Hi, and thank you for the response. Your questions challenge me to read up on topics I haven't studied closely yet, but so far I've found that in diesel, Octane rating isn't what causes slow burn, but 'cetane'. So in a way we both are correct, although I was wrong to assume it was Octane that was the cause of the slow burning fuel. That's why Diesel can have low octane ratings, yet burn a lot slower than gasoline. All I know is from playing with fire when I was a youngster, that igniting Diesel is a lot harder than igniting regular fuel; and less explosive when it does. Adding oil to the fuel makes the fuel more 'diesel-like'. As far as what the fuel oil mixture does to the valves, according to what I've read, the hottest part in the cylinder are the valves and their seating. When an air/fuel/oil mixture is injected in the cylinder, the hot parts will evaporate the fuel much faster than the oil. One person words it as follows "Oil is attracted by the hotter parts in the cylinder, like the cylinder rings, valve and valve seating, etc..." I would say it's not as much as that the oil is attracted to the hotter parts, it's that the fuel parts evaporate faster than the oil, so the mixture will have more oil remaining on hotter parts. This results in a small layer of oil on the valves, when they close, they don't slam on the engine block (valve seating), but are a bit damped by the layer of oil between the valves, which cause for extra sealing. This sealing is very noticeable by reducing ticking noises.
 
Originally Posted By: MeeLee
Hi, and thank you for the response. Your questions challenge me to read up on topics I haven't studied closely yet, but so far I've found that in diesel, Octane rating isn't what causes slow burn, but 'cetane'. So in a way we both are correct, although I was wrong to assume it was Octane that was the cause of the slow burning fuel. That's why Diesel can have low octane ratings, yet burn a lot slower than gasoline. All I know is from playing with fire when I was a youngster, that igniting Diesel is a lot harder than igniting regular fuel; and less explosive when it does.

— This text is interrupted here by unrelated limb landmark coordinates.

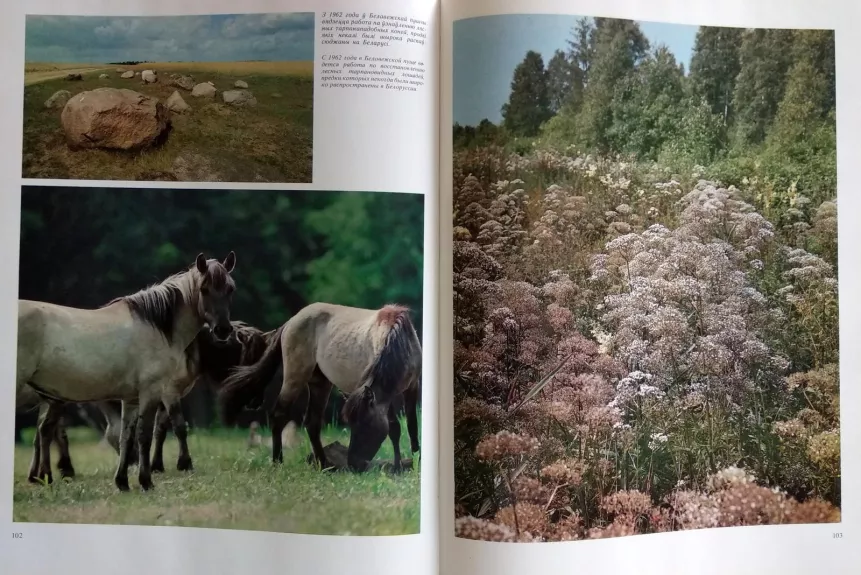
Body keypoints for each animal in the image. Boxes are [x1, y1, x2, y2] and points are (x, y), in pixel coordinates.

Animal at [16, 252, 237, 490]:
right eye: (204, 289)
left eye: (230, 288)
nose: (223, 330)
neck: (155, 326)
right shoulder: (153, 391)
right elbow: (145, 435)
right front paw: (146, 481)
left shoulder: (130, 399)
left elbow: (126, 437)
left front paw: (122, 481)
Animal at [217, 302, 422, 472]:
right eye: (352, 424)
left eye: (365, 424)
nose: (353, 464)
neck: (395, 338)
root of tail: (290, 322)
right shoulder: (384, 395)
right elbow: (395, 428)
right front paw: (398, 467)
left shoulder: (412, 387)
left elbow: (411, 426)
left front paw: (414, 463)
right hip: (295, 377)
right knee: (279, 414)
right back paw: (278, 462)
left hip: (320, 383)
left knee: (312, 422)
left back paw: (324, 465)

Not sure if you are trolling or not here... Cetane if sort of the opposite of octane. A higher Cetane fuel will ignite faster than a lower Cetane fuel. In a gasoline engine the fuel is in the cylinder and mixed with air before it's supposed to ignite. If ignites too soon (before the sparkplug fires) or too easily (before the flame front from the spark can reach it) damage can be done to the engine. This is why a gasoline engine is called a spark ignition engine. In a diesel engine fuel is injected directly into the cylinder at the time it's supposed to ignite. As the spray of fuel enters the cylinder the leading edge of the spray comes in contact with the air in the cylinder and ignites due to the high temperature and pressure present. Any delay in ignition will will cause a loss of power among other issues. This is why a Diesel is called a compression ignition engine. Basically the factors that are used to ignite the fuel in a diesel (high pressure and temperature air) are also present in a gasoline engine. In a diesel engine you want the fuel to ignite because of these factors so the fuel needs to be sensitive to them and ignite easily as soon as it meets them. In a gas engine the fuel has to resist igniting from these factors until the sparkplug fires (and even then, resist igniting all at once and instead burn steadily). Neither liquid diesel fuel or liquid gasoline burn, their vapours burn. Gasoline evaporates much more easily than diesel so it's easier to ignite a puddle of it (or at least the vapors above a puddle of it). In an engine both fuels are atomized so conditions are different.